Over deze opdracht:
Leg in de lezing over het Lam op de berg Sion uit wat het geluid uit de hemel volgens de tekst eigenlijk was.

Gekozen tekst:
Maandag 23 november H. Clemens I, paus en martelaar, Columbanus, abt

Eerste lezing (Apok. 14, 1-3.4b-5)

Zij droegen de naam van Christus en de naam van zijn Vader op hun voorhoofd geschreven

Ik, Johannes, zag toe en zie: daar stond het Lam op de berg Sion en met Hem honderdvierenveertigduizend. Die droegen zijn Naam en de Naam van zijn Vader op hun voorhoofd geschreven. En ik hoorde uit de hemel een geluid als het gedruis van vele wateren en het dreunen van de donder. En het geluid dat ik hoorde, was de klank van citerspelers, die op hun citers speelden. En zij zongen een nieuw lied vóór de troon en vóór de vier dieren en de oudsten. En niemand kon het lied leren dan alleen de honderdvierenveertigduizend vrijgekochten van de aarde. Zij volgen het Lam waarheen het ook gaat. Zij zijn vrijgekocht als de eerstelingen van de mensheid voor God en het Lam. En in hun mond is geen leugen gevonden: zij zijn zonder smet.

(Fragmenten uit een dataset)

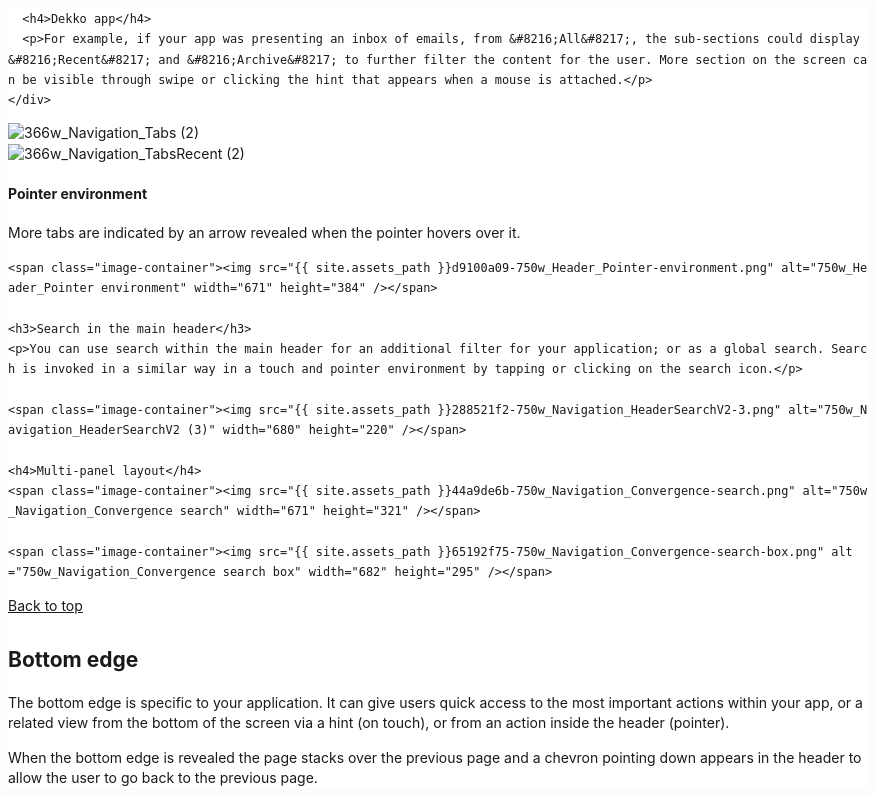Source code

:       <h4>Dekko app</h4>
      <p>For example, if your app was presenting an inbox of emails, from &#8216;All&#8217;, the sub-sections could display &#8216;Recent&#8217; and &#8216;Archive&#8217; to further filter the content for the user. More section on the screen can be visible through swipe or clicking the hint that appears when a mouse is attached.</p>
    </div>
  </div>
</div>

<div class="row">
  <div class="col-10">
    <div class="col-5">
      <span class="image-container"><img src="{{ site.assets_path }}2f59f039-366w_Navigation_Tabs-2.png" alt="366w_Navigation_Tabs (2)" width="332" height="175" /></span>
    </div>
    <div class="col-5">
      <span class="image-container"><img src="{{ site.assets_path }}e97e38a5-366w_Navigation_TabsRecent-2.png" alt="366w_Navigation_TabsRecent (2)" width="332" height="175" /></span>
    </div>
  </div>
</div>

<div class="row">
  <div class="col-8">
    <h4>Pointer environment</h4>
    <p>More tabs are indicated by an arrow revealed when the pointer hovers over it.</p>

    <span class="image-container"><img src="{{ site.assets_path }}d9100a09-750w_Header_Pointer-environment.png" alt="750w_Header_Pointer environment" width="671" height="384" /></span>

    <h3>Search in the main header</h3>
    <p>You can use search within the main header for an additional filter for your application; or as a global search. Search is invoked in a similar way in a touch and pointer environment by tapping or clicking on the search icon.</p>

    <span class="image-container"><img src="{{ site.assets_path }}288521f2-750w_Navigation_HeaderSearchV2-3.png" alt="750w_Navigation_HeaderSearchV2 (3)" width="680" height="220" /></span>

    <h4>Multi-panel layout</h4>
    <span class="image-container"><img src="{{ site.assets_path }}44a9de6b-750w_Navigation_Convergence-search.png" alt="750w_Navigation_Convergence search" width="671" height="321" /></span>

    <span class="image-container"><img src="{{ site.assets_path }}65192f75-750w_Navigation_Convergence-search-box.png" alt="750w_Navigation_Convergence search box" width="682" height="295" /></span>
  </div>
</div>


<div class="p-strip">
  <div class="row">
    <div class="col-10 link-top">
      <a href="#">Back to top</a>
    </div>
  </div>



  <div class="row">
    <div class="col-10">
      <h2>Bottom edge</h2>
      <p>The bottom edge is specific to your application. It can give users quick access to the most important actions within your app, or a related view from the bottom of the screen via a hint (on touch), or from an action inside the header (pointer).</p>
      <p>When the bottom edge is revealed the page stacks over the previous page and a chevron pointing down appears in the header to allow the user to go back to the previous page.</p>
    </div>
  </div>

Jouw antwoord:
Het geluid klonk als het gedruis van vele wateren en het dreunen van de donder. Volgens de tekst was het de klank van citerspelers die op hun citers speelden.